Pau Rausell, profesor del Departamento de Economía Aplicada de la Universitat de València y director de la Unidad de Investigación en Economía de la Cultura y Turismo (Econcult) ha abordado el impacto económico de la cultura en el curso de verano «Un país de música: la industria musical valenciana».

Así, ha explicado que el concepto de cultura es una de las realidades más complejas de la natura humana y se analiza desde todas las ciencias sociales y humanas, no obstante, ha apuntado que el estudio de la cultura desde la economía permite hacer intervenciones desde el punto de vista instrumental para la elaboración de políticas. En este sentido, ha mostrado cómo se puede realizar un modelo econométrico que permite ver en qué casos interesa incidir más para su mejora.

En cuanto al impacto de la cultura y los efectos multiplicadores que genera, Rausell ha destacado que «muchas veces se hacen esfuerzos para calcular este impacto, como el porcentaje del PIB que supone, un dato que después no sirve para generar repercusiones reales en el futuro del sector sino que se utiliza simplemente como herramienta de comunicación». En este sentido, también ha puesto de relieve que aunque parezca positiva una acción por sus efectos multiplicadores, «la existencia de un impacto económico no justifica la acción por sí misma porque los fondos públicos se ponen entre todos mientras que el valor añadido tiene un efecto distribuido que no recae en todos, por lo que hay que debatir siempre estas acciones».

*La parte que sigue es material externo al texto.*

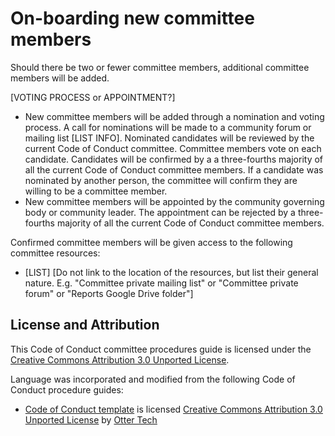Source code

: # On-boarding new committee members

Should there be two or fewer committee members, additional committee members will be added.

[VOTING PROCESS or APPOINTMENT?]
 * New committee members will be added through a nomination and voting process. A call for nominations will be made to a community forum or mailing list [LIST INFO]. Nominated candidates will be reviewed by the current Code of Conduct committee. Committee members vote on each candidate. Candidates will be confirmed by a a three-fourths majority of all the current Code of Conduct committee members. If a candidate was nominated by another person, the committee will confirm they are willing to be a committee member.
 * New committee members will be appointed by the community governing body or community leader. The appointment can be rejected by a three-fourths majority of all the current Code of Conduct committee members.

Confirmed committee members will be given access to the following committee resources:

 * [LIST] [Do not link to the location of the resources, but list their general nature. E.g. "Committee private mailing list" or "Committee private forum" or "Reports Google Drive folder"]

## License and Attribution

This Code of Conduct committee procedures guide is licensed under the [Creative Commons Attribution 3.0 Unported License](https://creativecommons.org/licenses/by/3.0/).

Language was incorporated and modified from the following Code of Conduct procedure guides:

 * [Code of Conduct template](https://github.com/sagesharp/code-of-conduct-template/) is licensed [Creative Commons Attribution 3.0 Unported License](http://creativecommons.org/licenses/by/3.0/) by [Otter Tech](https://otter.technology/code-of-conduct-training)
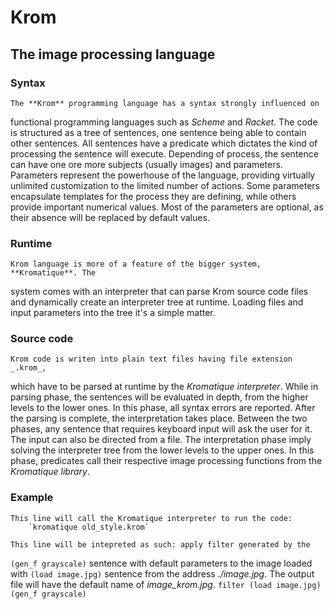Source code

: # **Krom**
## The image processing language

### Syntax
    The **Krom** programming language has a syntax strongly influenced on
functional programming languages such as _Scheme_ and _Racket_. The code is
structured as a tree of sentences, one sentence being able to contain
other sentences.
    All sentences have a predicate which dictates the kind
of processing the sentence will execute. Depending of process, the sentence
can have one ore more subjects (usually images) and parameters.
    Parameters represent the powerhouse of the language, providing virtually
unlimited customization to the limited number of actions. Some parameters
encapsulate templates for the process they are defining, while others provide
important numerical values. Most of the parameters are optional, as their
absence will be replaced by default values.

### Runtime
    Krom language is more of a feature of the bigger system, **Kromatique**. The
system comes with an interpreter that can parse Krom source code files and
dynamically create an interpreter tree at runtime. Loading files and input
parameters into the tree it's a simple matter.

### Source code
    Krom code is writen into plain text files having file extension _.krom_,
which have to be parsed at runtime by the _Kromatique interpreter_.
    While in parsing phase, the sentences will be evaluated in depth, from the
higher levels to the lower ones. In this phase, all syntax errors are reported.
After the parsing is complete, the interpretation takes place.
    Between the two phases, any sentence that requires keyboard input will ask
the user for it. The input can also be directed from a file.
    The interpretation phase imply solving the interpreter tree from the lower
levels to the upper ones. In this phase, predicates call their respective
image processing functions from the _Kromatique library_.

### Example
    This line will call the Kromatique interpreter to run the code:
        `kromatique old_style.krom`

    This line will be intepreted as such: apply filter generated by the
`(gen_f grayscale)` sentence with default parameters to the image loaded with
`(load image.jpg)` sentence from the address _./image.jpg_. The output file
will have the default name of _image_krom.jpg_.
        `filter (load image.jpg) (gen_f grayscale)`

Por otra parte, Rausell ha afirmado que en cultura muchas veces «se habla de oído» y se repiten frases que no son ciertas cuando realmente hay datos que pueden mostrar cómo es la realidad. Por ejemplo ha señalado que «el IVA no ha generado impactos de reducción del gasto cultural, no ha habido un efecto de sustitución. Sí que hay un incremento de los precios pero la evolución del gasto se comporta como el conjunto general del gasto. Aun así siempre se dice que el problema principal de la cultura es el IVA».

El profesor también ha recalcado que el funcionamiento del mercado de la cultura es muy particular y complejo porque se dan situaciones que no se encuentran en otros mercados como el hecho de estar dispuesto a pagar por hacer cultura por razones expresivas. Aun así, ha desmentido la crítica que se hace de que no es posible medir todo en el ámbito cultural. «Por mi experiencia como investigador, hasta el momento no he encontrado nunca nada que sea importante que no se pueda contabilizar» ha apuntado. En este sentido ha explicado que en los estudios se hacen valoraciones contingentes, es decir, hay técnicas para extraer la valoración que la persona hace en euros de un valor intangible.